Problem: Leaving the pictures aside, repeat every line below exactly.

[[ Records to use, beginning ]]

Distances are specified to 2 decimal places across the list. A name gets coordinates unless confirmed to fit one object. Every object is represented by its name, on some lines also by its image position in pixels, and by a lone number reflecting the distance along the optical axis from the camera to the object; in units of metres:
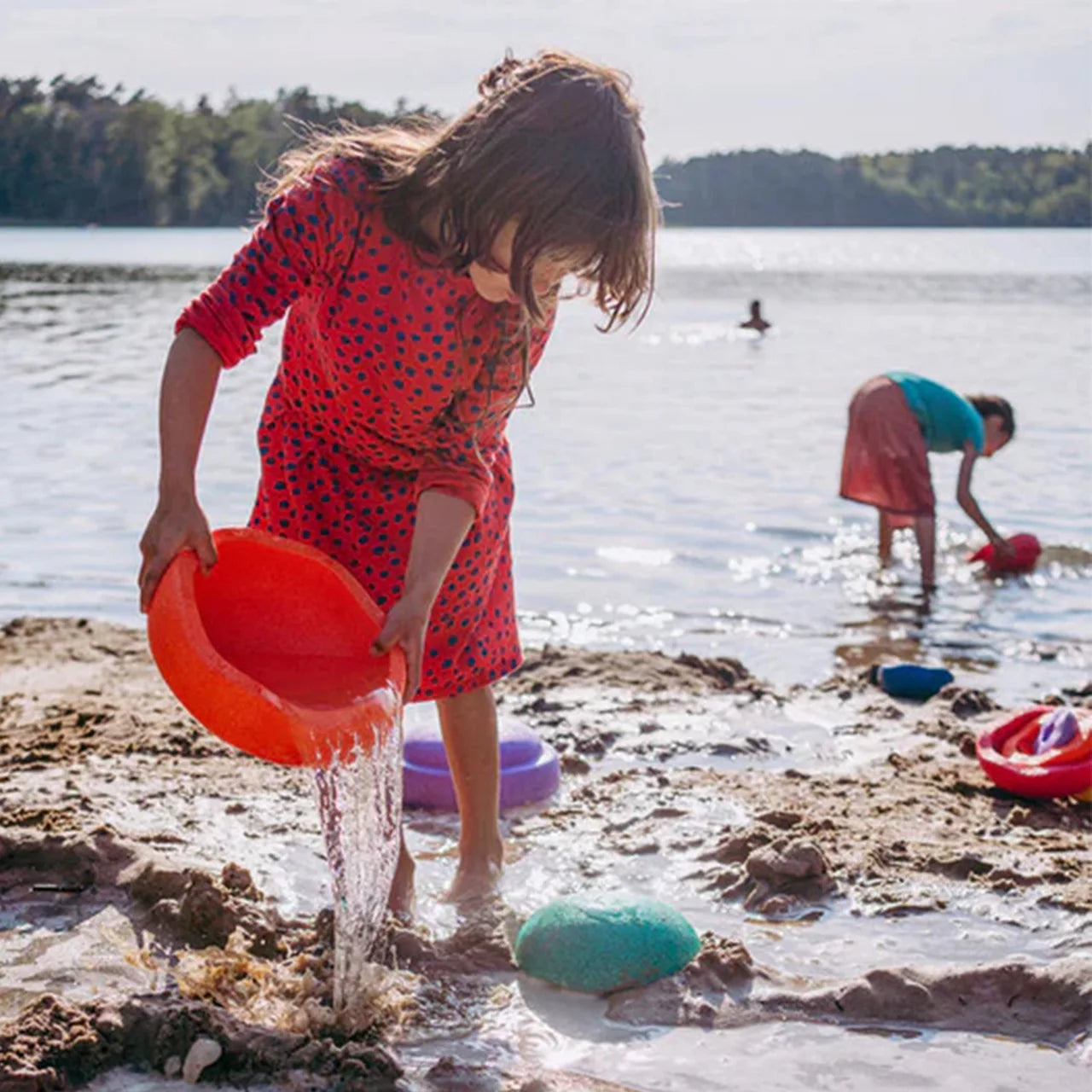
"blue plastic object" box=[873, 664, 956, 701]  5.40
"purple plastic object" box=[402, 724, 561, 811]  4.05
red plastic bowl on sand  4.09
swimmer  24.77
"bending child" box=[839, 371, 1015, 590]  7.71
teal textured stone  2.99
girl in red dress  2.52
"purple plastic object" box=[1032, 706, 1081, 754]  4.25
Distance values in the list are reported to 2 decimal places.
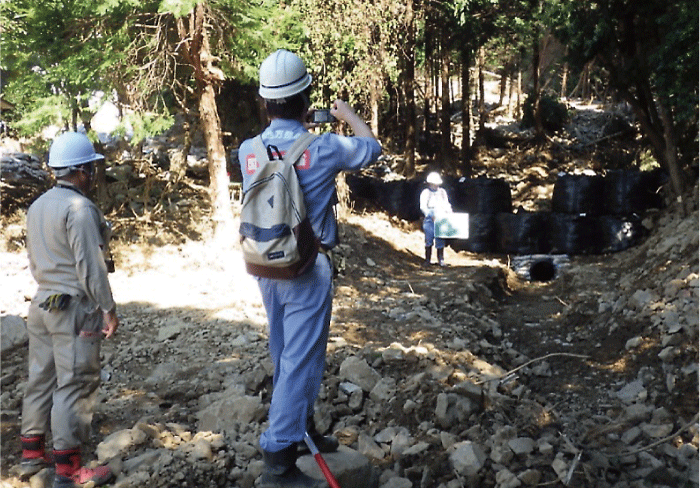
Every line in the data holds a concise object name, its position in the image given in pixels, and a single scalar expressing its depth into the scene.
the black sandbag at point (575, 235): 11.45
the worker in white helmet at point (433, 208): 10.43
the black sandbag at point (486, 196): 12.51
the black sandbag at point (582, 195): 11.86
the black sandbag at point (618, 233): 11.10
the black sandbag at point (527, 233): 11.83
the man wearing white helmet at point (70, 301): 3.26
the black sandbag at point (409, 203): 13.98
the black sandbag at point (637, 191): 11.45
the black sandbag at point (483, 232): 12.20
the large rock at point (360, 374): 4.73
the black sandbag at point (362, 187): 14.55
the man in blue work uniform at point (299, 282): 2.85
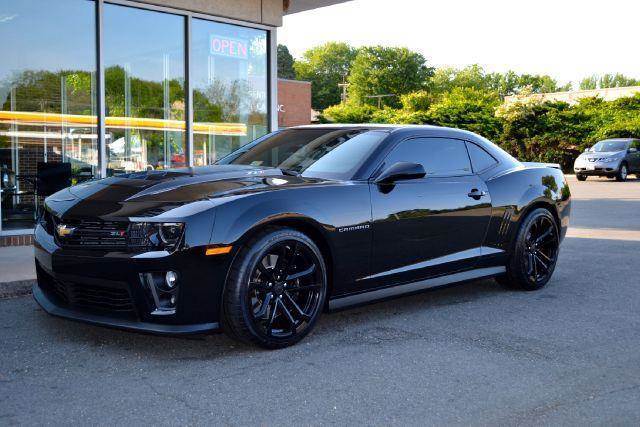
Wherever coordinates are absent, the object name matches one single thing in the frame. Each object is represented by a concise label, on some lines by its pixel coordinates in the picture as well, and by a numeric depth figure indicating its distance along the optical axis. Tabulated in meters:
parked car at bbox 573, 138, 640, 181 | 26.92
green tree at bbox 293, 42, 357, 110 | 121.75
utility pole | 104.31
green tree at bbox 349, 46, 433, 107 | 100.12
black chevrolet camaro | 4.10
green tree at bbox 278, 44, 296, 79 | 127.12
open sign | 11.70
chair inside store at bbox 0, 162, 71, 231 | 9.47
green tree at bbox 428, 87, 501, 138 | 38.44
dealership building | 9.74
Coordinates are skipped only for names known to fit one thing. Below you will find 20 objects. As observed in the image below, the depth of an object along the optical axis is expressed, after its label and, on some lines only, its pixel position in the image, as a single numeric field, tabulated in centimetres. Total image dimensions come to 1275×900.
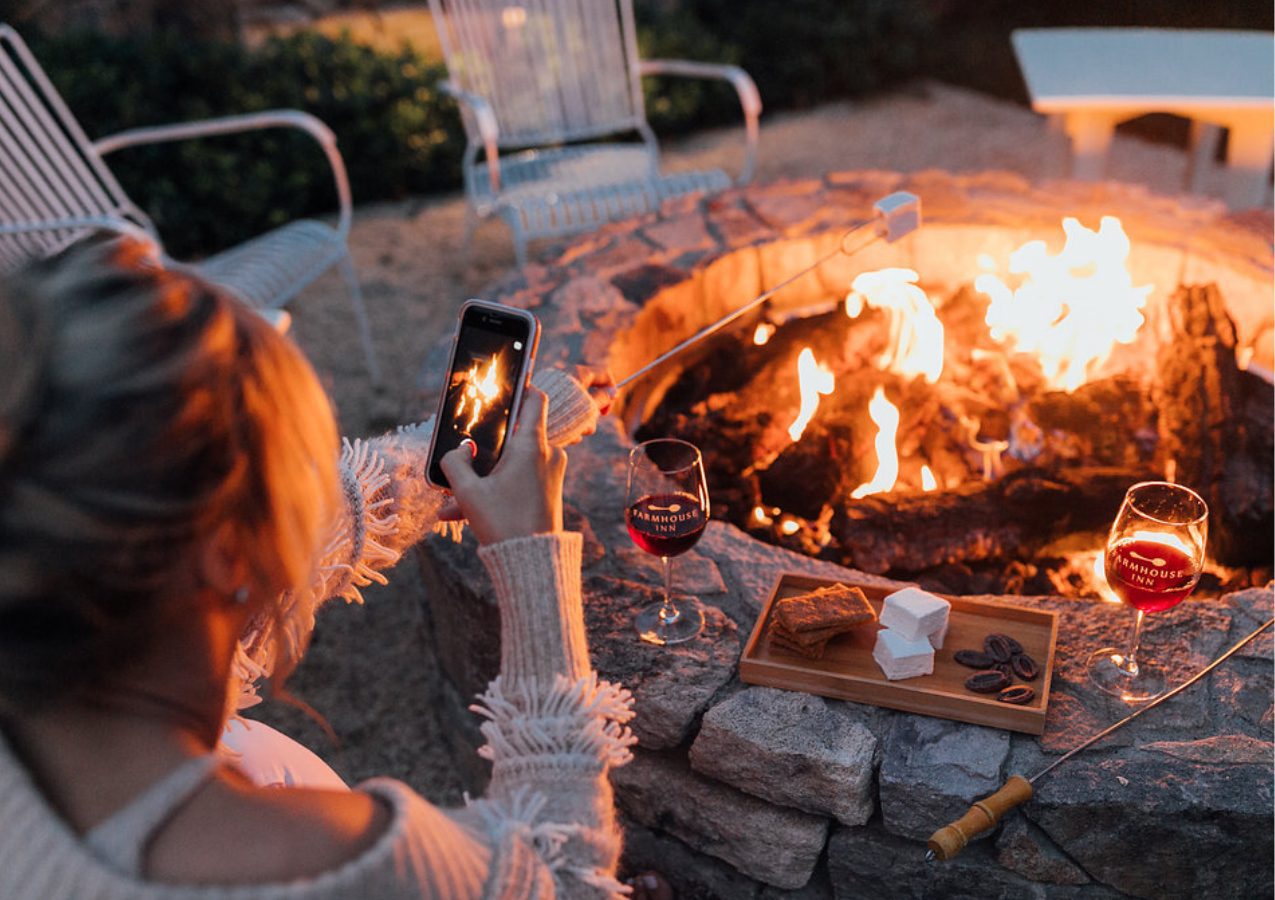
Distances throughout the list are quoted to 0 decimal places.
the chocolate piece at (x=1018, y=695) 168
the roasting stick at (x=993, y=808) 147
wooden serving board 169
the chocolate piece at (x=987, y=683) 170
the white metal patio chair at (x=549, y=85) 438
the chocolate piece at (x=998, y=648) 176
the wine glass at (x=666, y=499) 177
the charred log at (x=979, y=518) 229
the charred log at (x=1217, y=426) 236
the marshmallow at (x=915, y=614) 172
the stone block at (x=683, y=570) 203
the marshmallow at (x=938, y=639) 177
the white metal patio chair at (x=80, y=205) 341
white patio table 365
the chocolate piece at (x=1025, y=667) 172
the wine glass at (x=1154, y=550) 159
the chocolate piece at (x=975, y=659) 175
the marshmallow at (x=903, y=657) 172
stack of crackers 176
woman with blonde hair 89
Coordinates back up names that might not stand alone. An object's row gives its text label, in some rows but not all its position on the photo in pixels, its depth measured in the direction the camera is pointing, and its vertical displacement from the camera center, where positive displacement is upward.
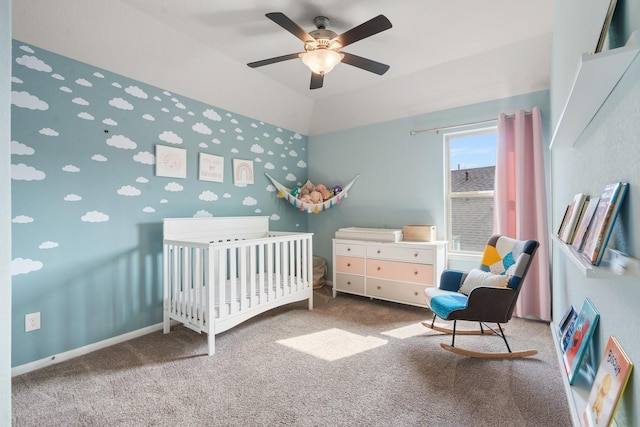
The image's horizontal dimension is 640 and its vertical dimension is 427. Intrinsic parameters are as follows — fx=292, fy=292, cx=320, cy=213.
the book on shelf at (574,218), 1.17 -0.02
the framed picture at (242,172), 3.27 +0.49
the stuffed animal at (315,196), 3.79 +0.23
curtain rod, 2.78 +0.94
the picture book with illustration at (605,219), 0.77 -0.02
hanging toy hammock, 3.70 +0.20
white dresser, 2.92 -0.59
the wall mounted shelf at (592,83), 0.66 +0.36
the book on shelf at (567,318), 1.56 -0.60
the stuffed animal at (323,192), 3.89 +0.30
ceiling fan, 1.67 +1.08
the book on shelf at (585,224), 0.98 -0.04
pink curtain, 2.57 +0.15
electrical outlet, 1.92 -0.70
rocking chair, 1.96 -0.56
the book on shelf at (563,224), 1.42 -0.05
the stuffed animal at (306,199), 3.76 +0.20
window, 3.04 +0.29
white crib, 2.20 -0.53
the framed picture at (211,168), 2.93 +0.49
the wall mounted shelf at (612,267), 0.65 -0.14
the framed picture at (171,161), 2.59 +0.49
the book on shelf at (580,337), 1.18 -0.55
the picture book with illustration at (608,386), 0.79 -0.52
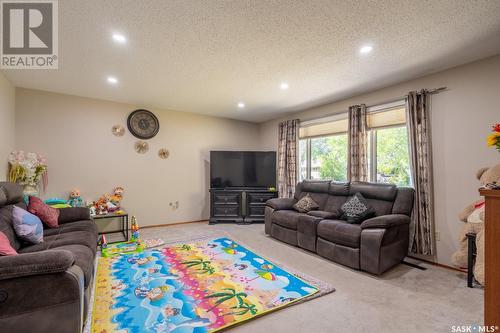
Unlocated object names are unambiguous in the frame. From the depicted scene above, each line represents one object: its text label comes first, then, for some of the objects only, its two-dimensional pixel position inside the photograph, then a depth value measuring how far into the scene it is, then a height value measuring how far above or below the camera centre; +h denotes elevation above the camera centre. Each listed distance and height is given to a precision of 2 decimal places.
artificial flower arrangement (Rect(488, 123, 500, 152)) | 1.45 +0.18
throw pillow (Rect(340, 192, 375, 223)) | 3.17 -0.61
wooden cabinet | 1.14 -0.48
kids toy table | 3.75 -1.02
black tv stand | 5.18 -0.83
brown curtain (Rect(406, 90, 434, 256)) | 3.01 -0.07
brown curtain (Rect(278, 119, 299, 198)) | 5.14 +0.23
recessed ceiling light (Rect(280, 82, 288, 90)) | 3.52 +1.31
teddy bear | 2.19 -0.62
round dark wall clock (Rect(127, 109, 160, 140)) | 4.60 +0.94
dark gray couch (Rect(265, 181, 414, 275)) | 2.62 -0.79
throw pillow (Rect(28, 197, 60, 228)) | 2.66 -0.50
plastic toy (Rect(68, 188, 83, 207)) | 3.89 -0.51
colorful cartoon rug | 1.79 -1.19
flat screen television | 5.30 -0.01
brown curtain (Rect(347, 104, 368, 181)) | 3.81 +0.39
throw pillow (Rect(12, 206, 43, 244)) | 2.15 -0.55
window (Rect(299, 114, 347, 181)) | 4.36 +0.39
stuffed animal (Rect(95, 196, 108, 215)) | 3.87 -0.64
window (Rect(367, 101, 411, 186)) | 3.44 +0.36
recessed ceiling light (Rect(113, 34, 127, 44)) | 2.24 +1.32
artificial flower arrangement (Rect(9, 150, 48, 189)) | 3.22 +0.03
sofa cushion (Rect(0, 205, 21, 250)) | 2.00 -0.51
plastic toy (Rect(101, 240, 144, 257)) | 3.18 -1.19
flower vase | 3.24 -0.29
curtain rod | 2.98 +1.03
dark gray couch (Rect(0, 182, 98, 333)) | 1.23 -0.71
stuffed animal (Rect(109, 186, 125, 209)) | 4.18 -0.50
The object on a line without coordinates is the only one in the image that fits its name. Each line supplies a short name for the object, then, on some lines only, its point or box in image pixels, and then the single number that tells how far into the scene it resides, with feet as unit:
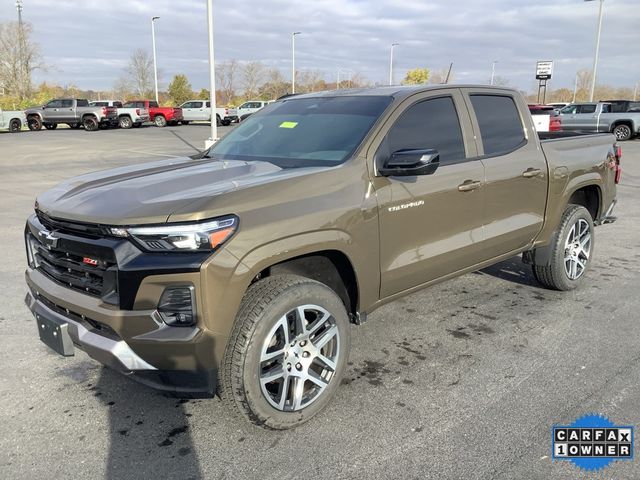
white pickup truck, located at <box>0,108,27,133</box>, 102.22
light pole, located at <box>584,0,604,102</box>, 121.54
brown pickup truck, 8.61
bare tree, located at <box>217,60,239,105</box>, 228.22
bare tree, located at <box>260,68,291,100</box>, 218.59
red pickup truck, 122.31
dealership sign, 130.99
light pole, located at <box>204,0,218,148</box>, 56.95
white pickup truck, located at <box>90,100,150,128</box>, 114.73
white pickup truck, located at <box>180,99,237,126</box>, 132.05
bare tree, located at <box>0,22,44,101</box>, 154.92
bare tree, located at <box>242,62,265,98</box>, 229.04
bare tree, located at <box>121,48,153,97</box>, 211.82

[[ Records to use, end ]]

Solved exercise:
Distances are specified to 2 decimal places across the list. A name gets coordinates unless confirmed to fit one object. Every object is represented by its name, on some lines also by its image position in pixels, and by a lone number reflecting the distance along the optical axis from the camera to the object; in units of metres:
"blue plastic object" box=[873, 664, 956, 701]  5.40
"purple plastic object" box=[402, 724, 561, 811]  4.05
red plastic bowl on sand  4.09
swimmer  24.77
"bending child" box=[839, 371, 1015, 590]  7.71
teal textured stone  2.99
girl in red dress  2.52
"purple plastic object" box=[1032, 706, 1081, 754]  4.25
Distance values in the list are reported to 2 decimal places.
Every line in the data holds a concise object name, its position in the image given in pixels, and a single scalar expressing its depth into the scene.
the black sandbag at point (575, 235): 11.45
the worker in white helmet at point (433, 208): 10.43
the black sandbag at point (486, 196): 12.51
the black sandbag at point (582, 195): 11.86
the black sandbag at point (618, 233): 11.10
the black sandbag at point (527, 233): 11.83
the man wearing white helmet at point (70, 301): 3.26
the black sandbag at point (409, 203): 13.98
the black sandbag at point (637, 191): 11.45
the black sandbag at point (483, 232): 12.20
the large rock at point (360, 374): 4.73
the black sandbag at point (362, 187): 14.55
the man in blue work uniform at point (299, 282): 2.85
Wherever coordinates are absent, the object name matches one single thing in the frame. Each object is represented by a concise label, on some lines by its pixel coordinates in the picture as well, and by a numeric depth figure indicating its distance along the optical axis. Tabulated in meters:
parked car at bbox 573, 138, 640, 181 | 26.92
green tree at bbox 293, 42, 357, 110 | 121.75
utility pole | 104.31
green tree at bbox 349, 46, 433, 107 | 100.12
black chevrolet camaro | 4.10
green tree at bbox 278, 44, 296, 79 | 127.12
open sign | 11.70
chair inside store at bbox 0, 162, 71, 231 | 9.47
green tree at bbox 428, 87, 501, 138 | 38.44
dealership building | 9.74
Coordinates are skipped only for names known to fit one thing. Below you will find 20 objects. As observed in the image below, the depth of an object along the optical axis is expressed, after its label and, on some lines only, its pixel position in the image, as a single numeric field, tabulated in centimetres. Total image dimensions come to 1275×900.
Distances throughout the list are quoted to 0 decimal places.
the chocolate piece at (x=1018, y=695) 168
the roasting stick at (x=993, y=808) 147
wooden serving board 169
the chocolate piece at (x=987, y=683) 170
the white metal patio chair at (x=549, y=85) 438
the chocolate piece at (x=998, y=648) 176
the wine glass at (x=666, y=499) 177
the charred log at (x=979, y=518) 229
the charred log at (x=1217, y=426) 236
the marshmallow at (x=915, y=614) 172
the stone block at (x=683, y=570) 203
the marshmallow at (x=938, y=639) 177
the white metal patio chair at (x=80, y=205) 341
white patio table 365
the chocolate piece at (x=1025, y=667) 172
the wine glass at (x=1154, y=550) 159
the chocolate piece at (x=975, y=659) 175
the marshmallow at (x=903, y=657) 172
stack of crackers 176
woman with blonde hair 89
Coordinates back up names that might not stand alone. An object's row gives its text label, in some rows but not all its position on the photo in pixels, its depth measured in the direction the camera is pointing, and its vertical displacement from the camera center, where positive displacement is upward.
The image's horizontal dimension is 640 and its vertical dimension is 427. Intrinsic parameters are as follows — fx=292, fy=292, cx=320, cy=213.
the book on shelf at (574,218), 1.17 -0.02
the framed picture at (242,172), 3.27 +0.49
the stuffed animal at (315,196), 3.79 +0.23
curtain rod, 2.78 +0.94
the picture book with illustration at (605,219), 0.77 -0.02
hanging toy hammock, 3.70 +0.20
white dresser, 2.92 -0.59
the wall mounted shelf at (592,83), 0.66 +0.36
the book on shelf at (567,318), 1.56 -0.60
the stuffed animal at (323,192), 3.89 +0.30
ceiling fan, 1.67 +1.08
the book on shelf at (585,224), 0.98 -0.04
pink curtain, 2.57 +0.15
electrical outlet, 1.92 -0.70
rocking chair, 1.96 -0.56
the book on shelf at (563,224), 1.42 -0.05
the stuffed animal at (306,199), 3.76 +0.20
window, 3.04 +0.29
white crib, 2.20 -0.53
the framed picture at (211,168), 2.93 +0.49
the wall mounted shelf at (612,267), 0.65 -0.14
the framed picture at (171,161), 2.59 +0.49
the book on shelf at (580,337), 1.18 -0.55
the picture book with illustration at (608,386), 0.79 -0.52
Unlocated object names are unambiguous in the frame. From the depicted scene above, each line represents one object: its text label comes first, then, for some of the objects only, its two-dimensional pixel position inside the photograph, then a depth value measuring how far into the scene it is, then a height value measuring how far above or below the camera centre; +h denotes elevation above the camera centre. Each listed distance and height is given to a precision of 2 decimal places.
artificial flower arrangement (Rect(488, 123, 500, 152)) | 1.45 +0.18
throw pillow (Rect(340, 192, 375, 223)) | 3.17 -0.61
wooden cabinet | 1.14 -0.48
kids toy table | 3.75 -1.02
black tv stand | 5.18 -0.83
brown curtain (Rect(406, 90, 434, 256)) | 3.01 -0.07
brown curtain (Rect(278, 119, 299, 198)) | 5.14 +0.23
recessed ceiling light (Rect(280, 82, 288, 90)) | 3.52 +1.31
teddy bear | 2.19 -0.62
round dark wall clock (Rect(127, 109, 160, 140)) | 4.60 +0.94
dark gray couch (Rect(265, 181, 414, 275)) | 2.62 -0.79
throw pillow (Rect(28, 197, 60, 228)) | 2.66 -0.50
plastic toy (Rect(68, 188, 83, 207)) | 3.89 -0.51
colorful cartoon rug | 1.79 -1.19
flat screen television | 5.30 -0.01
brown curtain (Rect(347, 104, 368, 181)) | 3.81 +0.39
throw pillow (Rect(12, 206, 43, 244)) | 2.15 -0.55
window (Rect(299, 114, 347, 181)) | 4.36 +0.39
stuffed animal (Rect(95, 196, 108, 215)) | 3.87 -0.64
window (Rect(367, 101, 411, 186)) | 3.44 +0.36
recessed ceiling light (Rect(113, 34, 127, 44)) | 2.24 +1.32
artificial flower arrangement (Rect(9, 150, 48, 189)) | 3.22 +0.03
sofa cushion (Rect(0, 205, 21, 250)) | 2.00 -0.51
plastic toy (Rect(101, 240, 144, 257)) | 3.18 -1.19
flower vase | 3.24 -0.29
curtain rod | 2.98 +1.03
dark gray couch (Rect(0, 182, 98, 333)) | 1.23 -0.71
stuffed animal (Rect(109, 186, 125, 209)) | 4.18 -0.50
The object on a line without coordinates is the only one in the image that fits its name. Each line supplies a short name for the object, then, on some lines only, its point or box in image pixels, and then the single number that tells how far into the scene it resides, with feet as unit:
white pickup truck, located at <box>0,108,27,133</box>, 102.22
light pole, located at <box>584,0,604,102</box>, 121.54
brown pickup truck, 8.61
bare tree, located at <box>217,60,239,105</box>, 228.22
bare tree, located at <box>260,68,291,100</box>, 218.59
red pickup truck, 122.31
dealership sign, 130.99
light pole, located at <box>204,0,218,148</box>, 56.95
white pickup truck, located at <box>90,100,150,128</box>, 114.73
white pickup truck, located at <box>180,99,237,126</box>, 132.05
bare tree, located at <box>0,22,44,101</box>, 154.92
bare tree, located at <box>242,62,265,98</box>, 229.04
bare tree, located at <box>121,48,153,97</box>, 211.82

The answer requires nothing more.